Прошло около месяца, полковник попросил меня зайти к нему.
— Вы помните, доктор, что третья камера Средней тюрьмы ручалась за попа Ссрапиона?
— Помню.
— Вчера смотритель донес, что выпущенный поп бежал, т. е. скрылся: трое суток не являлся на перекличку, не приходил к амбару сторожить. По правилам о вольной команде, неявившийся трое суток зачисляется бежавшим. Я уверен, что поп запьянствовал, намыл золота и закрутил. Через неделю-две сам вернется, если спьяна не утонет или не затеряется в тайге. Меня, главное, интересует, что скажет ручавшаяся за него камера? Как она отнесется к случившемуся побегу? Они были поручителями. Съездимте в тюрьму, вы в качестве свидетеля их ручательства.
Третья камера стояла навытяжку, бескандальный камерный староста Обрубов глядел в глаза вошедшему начальству.
— Здорово, камера!
— Здравия желаем, ваше высокоблагородие!
Полковник медленно начал прохаживаться от дверей к окнам, между стоявшими у нар арестантами.
— Камерному старосте за чистоту и порядок спасибо, спасибо камере за поддержку старосты.
— Рады стараться, ваше высокоблагородие!
— За старанье спасибо… Месяц назад я заходил к вам с доктором, сейчас зашел с ним же, в тот раз камера ручалась, что выпущенный на волю поп Серапион не убежит,— он бежал… Я приехал вам заявить, что верить арестантскому ручательству больше не буду!
В камере минуты три стояла мертвая тишина: недоуменно повертывались бритые головы друг к другу, оглядывая начальство: видна была растерянность от неожиданности, камерный староста представлял столб изумления.

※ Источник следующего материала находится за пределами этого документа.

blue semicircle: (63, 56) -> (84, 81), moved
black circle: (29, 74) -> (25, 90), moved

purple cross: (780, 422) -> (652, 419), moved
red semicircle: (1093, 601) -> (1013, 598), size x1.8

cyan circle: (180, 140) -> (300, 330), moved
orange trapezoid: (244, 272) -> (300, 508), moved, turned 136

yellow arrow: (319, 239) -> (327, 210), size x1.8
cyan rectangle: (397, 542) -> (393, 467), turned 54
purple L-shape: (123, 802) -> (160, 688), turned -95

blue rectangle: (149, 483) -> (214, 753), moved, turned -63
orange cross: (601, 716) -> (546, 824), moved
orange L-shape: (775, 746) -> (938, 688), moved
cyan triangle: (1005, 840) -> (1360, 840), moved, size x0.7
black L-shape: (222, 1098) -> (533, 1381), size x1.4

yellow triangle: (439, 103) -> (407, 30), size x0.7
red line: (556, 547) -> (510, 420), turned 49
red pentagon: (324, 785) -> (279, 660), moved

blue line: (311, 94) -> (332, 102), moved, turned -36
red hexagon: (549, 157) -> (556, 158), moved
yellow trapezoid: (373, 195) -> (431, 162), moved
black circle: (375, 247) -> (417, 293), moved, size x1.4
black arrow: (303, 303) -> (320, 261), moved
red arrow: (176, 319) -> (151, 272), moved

— Ваше высокоблагородие… так как опорочил… сделайте божескую милость,— вдруг отрывисто, возбужденно заговорил один из двух выступивших из рядов арестантов, поручались дозвольте разыскать, вернем… камера поручится, тюрьма поручится.
Малорослый, бритоголовый, приземистый оратор путался в словах, заикался, запинался, недоуменно повертывая головой в разные стороны. Его длинный, сухопарый, с лицом в веснушках, с тараканьими усами и рваной рубахе товарищ, беззвучно шевеля бескровными губами, стоял согнувшись, с наклоненной к нему головой.
— В чем дело? Как твоя фамилия? — спросил полковник оратора.
— Ручались за попа, он бежал. Я приехал заявить: верить ручательству больше не буду! — направляясь к выходу, выговорил полковник.
Брызгалин и Непомнящий шага на два подвинулись за уходившим: их лица были напряженно-озадачены, глаза быстро пробегали по рядам стоявших, стоявшие молчали.
— Позвольте изъясните, ваше высокоблагородие,— вытягиваясь в струнку, поедая глазами остановившееся начальство, заговорил камерный староста,— камера ручалась за попа, это точно, ваше высокоблагородие! Старик был смирный, тихий,— между прочим в душу не влезешь: ручались жалеючи… Поп человек новый, порядков наших тюремных не знает, раньше в каторге не бывал, не обучался… Далеко не уйдет, всенепременно ваше высокоблагородие.